I heard about this experience, as might be expected, after I had my own first bad encounter with drink, when I was seventeen, drank too many illicit beers
while out with my friends, and, on the way home, in
delicately put the family car in the narrow river branch that ran alongside the road that led to our place in the country, where we’d finally moved the year before – a return to rural life my parents had quit when my sisters were approaching college age. This was the finest car we had ever owned, a Lincoln less than ten years old, with leather seats and power windows, which we had purchased cheaply the year before from my mother’s sister Mars, who was married to a lawyer and so the best off of her siblings, and I was terrified that I’d damaged it, more frightened of that than what might happen to me – in the split second that the car was airborne before landing in the shallow water, I issued a silent prayer that
I
pay whatever price might be due, not the car.
But, miraculously, I wasn’t hurt, and even the car received only a minimum of damage, the mud it settled into more an affront to the Lincoln’s dignity than anything else. Really, what happened to me was not exceptional; what was memorable was the story my father told me afterwards.

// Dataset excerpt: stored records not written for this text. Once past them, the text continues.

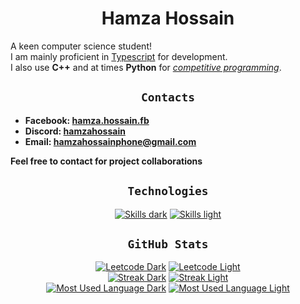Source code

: <div align="center">

# Hamza Hossain

</div>

A keen computer science student!\
I am mainly proficient in [Typescript](https://www.typescriptlang.org/) for development.\
I also use __C++__ and at times __Python__ for [*competitive programming*](https://github.com/MdHamzaHossain/competitive-programming).

<div align="center">

## `Contacts`

</div>
<b>

- Facebook: [hamza.hossain.fb](https://www.facebook.com/hamza.hossain.fb/)
- Discord: [hamzahossain](https://discord.com/users/953557729413333002)
- Email: [hamzahossainphone@gmail.com](mailto:hamzahossainphone@gmail.com)

Feel free to contact for project collaborations
</b>

<div align="center">

## `Technologies`

[![Skills dark](https://skillicons.dev/icons?i=arduino,cpp,docker,express,go,graphql,java,js,ts,kotlin,mysql,nodejs,py,svelte,vue#gh-dark-mode-only)](https://skillicons.dev/icons?i=arduino,cpp,docker,express,go,graphql,java,js,ts,kotlin,mysql,nodejs,py,svelte,vue#gh-dark-mode-only)
[![Skills light](https://skillicons.dev/icons?i=arduino,cpp,docker,express,go,graphql,java,js,ts,kotlin,mysql,nodejs,py,svelte,vue&theme=light#gh-light-mode-only)](https://skillicons.dev/icons?i=arduino,cpp,docker,express,go,graphql,java,js,ts,kotlin,mysql,nodejs,py,svelte,vue&theme=light#gh-light-mode-only)

## `GitHub Stats`

[![Leetcode Dark](https://leetcard.jacoblin.cool/hamzahossain?theme=catppuccinMocha&font=Cairo&ext=contest#gh-dark-mode-only)](https://leetcard.jacoblin.cool/hamzahossain?theme=catppuccinMocha&font=Cairo&ext=contest#gh-dark-mode-only)
[![Leetcode Light](https://leetcard.jacoblin.cool/hamzahossain?theme=forest&font=Cairo&ext=contest#gh-light-mode-only)](https://leetcard.jacoblin.cool/hamzahossain?theme=forest&font=Cairo&ext=contest#gh-light-mode-only)\
[![Streak Dark](https://github-readme-streak-stats-salesp07.vercel.app/?user=MdHamzaHossain&theme=dracula&hide_border=false&include_all_commits=true&border_radius=23&fire=006CF0&ring=FFD700#gh-dark-mode-only)](https://github-readme-streak-stats-salesp07.vercel.app/?user=MdHamzaHossain&theme=dracula&hide_border=false&include_all_commits=true&border_radius=23&fire=006CF0&ring=FFD700#gh-dark-mode-only)
[![Streak Light](https://github-readme-streak-stats-salesp07.vercel.app/?user=MdHamzaHossain&theme=gruvbox_light&hide_border=false&include_all_commits=true&border_radius=23&fire=006CF0&ring=FFD700#gh-light-mode-only)](https://github-readme-streak-stats-salesp07.vercel.app/?user=MdHamzaHossain&theme=gruvbox_light&hide_border=false&include_all_commits=true&border_radius=23&fire=006CF0&ring=FFD700#gh-light-mode-only)\
[![Most Used Language Dark](https://github-readme-stats.vercel.app/api/top-langs/?username=MdHamzaHossain&theme=dracula&show_icons=true&hide_border=false&layout=donut-vertical&border_radius=23&langs_count=50&exclude_repo=ATMEmulator#gh-dark-mode-only)](https://github-readme-stats.vercel.app/api/top-langs/?username=MdHamzaHossain&theme=dracula&show_icons=true&hide_border=false&layout=donut-vertical&border_radius=23&langs_count=50&exclude_repo=ATMEmulator#gh-dark-mode-only)
[![Most Used Language Light](https://github-readme-stats.vercel.app/api/top-langs/?username=MdHamzaHossain&theme=gruvbox_light&show_icons=true&hide_border=false&layout=donut-vertical&border_radius=23&langs_count=50&exclude_repo=ATMEmulator#gh-light-mode-only)](https://github-readme-stats.vercel.app/api/top-langs/?username=MdHamzaHossain&theme=gruvbox_light&show_icons=true&hide_border=false&layout=donut-vertical&border_radius=23&langs_count=50&exclude_repo=ATMEmulator#gh-light-mode-only)
</div>
<!---
MdHamzaHossain/MdHamzaHossain is a ✨ special ✨ repository because its `README.md` (this file) appears on your GitHub profile.
You can click the Preview link to take a look at your changes.
--->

My parents and my two sisters lived in an apartment on West Twenty-First Street, near the corner of Surf Avenue, in Brooklyn, Coney Island to be more exact, not within sight but, as my father put it, within smelling distance of the ocean. From their living room window, which faced south, they could see the top of the Parachute Jump on the Boardwalk and, in the summer, hear the shrieks of riders on the Cyclone. My mother was left alone every day with the children, both of them still too young even for kindergarten, while my father escaped to his own world of work, first riding the Surf Avenue bus, then descending into the dark cavern of the Stillwell Avenue subway station and emerging within half an hour on the Lower East Side of Manhattan at the East Broadway station, a short walk to
The Day
. “If anyone needed a drink,” my father said, “it was her, not me.” My mother, for reasons of her own, rarely drank more than a few sips from a glass of wine at family events. But my father, as I’ve said, kept a bottle in the drawer of his desk, even in those early days, and he had a drink from it as soon as he arrived at work, presumably to brace himself for the rigours that lay ahead. Later he would have a drink or two with lunch, and another drink or two with some cronies before catching the subway for the return trip to Coney Island. Walking home from the bus, he would often stop at a tavern on the corner of Mermaid Avenue and Twenty-First Street for a glass of beer – which he believed would hide the odour of whisky on his breath – before tackling the three flights of stairs that led to wife and children with whom, almost always, he would be loving husband and father, revealing no sign of the alcohol he’d consumed during the day other than a mellow disposition. My father had a temper, but he rarely displayed it.